Extract provided
- - -

Alveolar Bone: It’s the portion of the bone that surrounds the teeth and represents the primary support structure for the teeth.

Two of the main causes of alveolar bone loss are periodontitis and trauma.

The procedures for the regeneration of the alveolar bone are mainly based on the use of natural or synthetic scaffolds and bioactive agents (Figure 1).

However, there are some inherent limitations associated with biomaterials and traditional techniques [16] [17].

Composition:

· Inorganic matrix 67%.: calcium, phosphate and calcium hydroxyapatite crystals.

· Organic matrix 33%: collagen and non-collagenous materials.

· Cells: osteoblasts, osteocytes and osteoclasts.

Figure 1. Overview of the applications of polyphenols in dental field [19].

3. Use of Medicinal Plants in the Oral Cavity

Regenerative, antibacterial, antiviral, anti-inflammatory and analgesic effects of medicinal plants on oral tissues have been proved by several studies, numerous active principals have been studied and have shown interesting results in terms of accelerating the healing process [18] [19].

3.1. Action on Enamel

Enamel remineralization includes the incorporation of minerals such as carbonate, magnesium, sodium, fluoride, calcium and phosphate, among others. Generally, a direct association is observed between these ions in saliva and reduced tooth enamel demineralization (dental caries) [20] [21].

The effect of natural compounds on enamel remineralization has already been proved and clinically used with the Casein phosphopeptide-amorphous calcium phosphate (CPP-ACP) complex [22].

The anticariogenic effect of several medicinal plants has been subject of many studies (Table 1): Galla chinesis that contains metabolites such as tannins and flavonoids, promoting the mineral apposition in cavity lesions [23] [24] [25] [26], Carboxymethyl chitosan, Ilex guayusa have being studied for their anticariogenic effect and enhancing enamel remineralization [27] [28] [29] [30], Piper marginatum have been studied for its antifungal properties but has shown cytotoxicity in an invivo study on rats [27] [29] [31] [32] [33], Prilla frutescens seed shown an antibacterial effect and preventing dental caries [26] [34], and Coconut fruit extracts: virgin coconut oil (VCO), coconut milk (CM), and coconut water (CW) hold properties which enable them to prevent dental caries. Previous

Table 1. Summary based on the literature review of the medicinal plants studied with a potential of enamel reparation, remineralization and protection.

studies found that VCO exhibited anti-microbial properties while CM contained high content of calcium [35] [36].

3.2. Action on Dentin-Pulp Complex

Regenerative endodontic treatment is defined as the biological-based processes that enable replacement of damaged structures of the dentin-pulp complex (Murray et al. 2007) [37]. The main purpose behind the regenerative endodontic treatment is to regain normal physiological features such as innate immunity, tertiary dentinogenesis, sense of occlusal pressure and pain that the necrotic pulp does not aloud.

Three elements are necessary to achieve pulpal regeneration: dental stem cells, biomaterials, and growth factors [38] [39].

Over the past decade, interest in drugs derived from medicinal plants has markedly increased, the commun known treatments are based on synthetic bioactive materials such: Biodentin®, Mineral Trioxyd Aggregate (MTA), Calcium hydroxide based materials [38] [39].

- - -

Questions on the material
(1) Please return the stretch of the passage on medicinal plants in dentistry from "3.1. Action on" through "caries) [20] [21].", copied word for word.
(2) According to the passage on medicinal plants in dentistry, which three elements are necessary to achieve pulpal regeneration?
(3) Write what comes next in the passage on medicinal plants in dentistry, picking up after its final sentence.
The data that come next are separate material, unrelated to the passage on medicinal plants in dentistry.

Dataset records:
- - -

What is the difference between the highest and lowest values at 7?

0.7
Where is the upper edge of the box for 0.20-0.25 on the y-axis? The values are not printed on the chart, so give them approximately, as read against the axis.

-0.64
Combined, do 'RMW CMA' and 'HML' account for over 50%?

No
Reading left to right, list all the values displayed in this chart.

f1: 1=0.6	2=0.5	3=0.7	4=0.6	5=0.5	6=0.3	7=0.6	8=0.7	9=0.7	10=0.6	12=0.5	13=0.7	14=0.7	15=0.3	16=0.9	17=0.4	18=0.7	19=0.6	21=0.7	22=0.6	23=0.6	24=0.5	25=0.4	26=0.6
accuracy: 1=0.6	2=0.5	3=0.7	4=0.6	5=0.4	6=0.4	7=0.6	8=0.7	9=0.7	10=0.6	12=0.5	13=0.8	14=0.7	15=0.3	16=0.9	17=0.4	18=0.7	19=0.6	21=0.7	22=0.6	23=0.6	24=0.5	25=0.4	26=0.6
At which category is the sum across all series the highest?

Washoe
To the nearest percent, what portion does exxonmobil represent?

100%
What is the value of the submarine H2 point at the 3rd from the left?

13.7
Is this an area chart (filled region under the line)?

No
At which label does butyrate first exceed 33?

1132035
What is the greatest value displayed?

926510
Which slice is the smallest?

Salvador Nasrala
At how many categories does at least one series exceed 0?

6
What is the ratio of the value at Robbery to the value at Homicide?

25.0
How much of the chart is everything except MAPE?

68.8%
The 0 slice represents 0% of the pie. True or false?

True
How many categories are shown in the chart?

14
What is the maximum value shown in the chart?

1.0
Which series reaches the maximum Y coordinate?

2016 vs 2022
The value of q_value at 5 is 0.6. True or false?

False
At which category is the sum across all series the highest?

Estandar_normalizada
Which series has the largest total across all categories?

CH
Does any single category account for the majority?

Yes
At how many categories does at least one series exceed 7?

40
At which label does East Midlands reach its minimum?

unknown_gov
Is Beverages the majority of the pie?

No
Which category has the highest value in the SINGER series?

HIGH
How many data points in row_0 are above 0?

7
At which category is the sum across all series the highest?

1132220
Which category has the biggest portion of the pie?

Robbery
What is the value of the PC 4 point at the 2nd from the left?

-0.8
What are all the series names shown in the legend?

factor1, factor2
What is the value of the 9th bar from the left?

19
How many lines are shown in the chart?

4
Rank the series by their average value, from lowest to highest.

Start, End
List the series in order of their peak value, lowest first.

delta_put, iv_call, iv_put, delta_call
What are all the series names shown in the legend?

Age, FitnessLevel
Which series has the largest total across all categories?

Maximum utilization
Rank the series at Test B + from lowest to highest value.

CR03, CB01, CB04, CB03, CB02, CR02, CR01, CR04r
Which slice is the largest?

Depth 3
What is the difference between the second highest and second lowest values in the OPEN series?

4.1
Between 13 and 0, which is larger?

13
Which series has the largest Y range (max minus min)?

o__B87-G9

- - -

Answers to each task
(1)
3.1. Action on Enamel

Enamel remineralization includes the incorporation of minerals such as carbonate, magnesium, sodium, fluoride, calcium and phosphate, among others. Generally, a direct association is observed between these ions in saliva and reduced tooth enamel demineralization (dental caries) [20] [21].

(2) Dental stem cells, biomaterials, and growth factors.

(3)
Some of medicinal plants have been studied for their regenerative potential since 1982 by llewicz et al (39), several studies (Table 2) have been conducted to explore the action of Propolis (apis mellifera) and Aloe vera (acemannan) that proved their clinical efficiency to induce odontogenic differentiation equal to synthetic products currently used for the same purpose [40] - [60]. Pinus massoniana have been studied [40] for inducing odontogenic differentiation, also Astragalus membnaceus [41], curcuma longa [42] [43] [44], Camellia sinensis [45] and Cinnamomum verum [43] [45], Allium sativum have shown an acceleration on the healing process and antibacterial effects [46].

Cafeic acid combined to MTA have shown angiogenic properties and formation of hydroxyapatite, immunosuppressive and odontogenic properties [47] [48] [49], Proanthocyanidins induces odontogenic differentiation and increases the expression of biomineralization and odontogenic differentiation regulators: RUNX2, BMP2, OCN and DSPP [36] [46] [47] [48] [40] [50] [51] [52].

Schisandra chinensis is effective in anti-oxidative mechanisms in dental pulp cells [53] [54] [55] [56].

3.3. Action on Cementum and Periodontal Ligament

The process of periodontal tissue regeneration is initiated at the moment that the damage takes place by the production of growth factors and cytokines by the damaged and inflammatory cells.

New therapeutic approaches to periodontal regeneration using molecular approaches have emerged over the last twenty years:

· Growth factors,

· Platelet-derived growth factor,

· Insulin-like growth factors,

· Transforming growth factor-beta1,

· Basic fibroblast growth factor,

· Dexamethasone Bone morphogenetic proteins.

Medicinal plants offer a new field of exploration of their regenerative potential, but still more studies are needed to evaluate their efficiency in cementum regeneration.

Icariin [82] [83] [84] proved their action in regulation of osteoclast differentiation and enhancement of cementum repair, Acemannan induces an acceleration of the healing process in periodontal disease [85] [86] [87] [88] [89], Baicalin induce periodontal tissue regeneration [90], Salvadora persica (siwak/miswak) [91] and Rutin (buckwheat, japanese pagoda tree) [92] showed their interest in maintaining periodontal health.

3.4. Action on Alveolar Bone

Periodontitis is commonly characterized by the formation of intrabony defects.

Table 2. Summary based on the literature review of the medicinal plants studied with an action on dentin-pulp complex.

Multiple surgical approaches for treating these defects have shown effectiveness in improving clinical and radiographic parameters. Moreover, histologic evidence demonstrates the potential to achieve regeneration of the periodontal attachment: new bone, cementum, and periodontal ligament (PDL) using different therapeutic approaches [93] [94].

The implication of medicinal plants in bone regeneration has been the subject of many studies and experiment (Table 3).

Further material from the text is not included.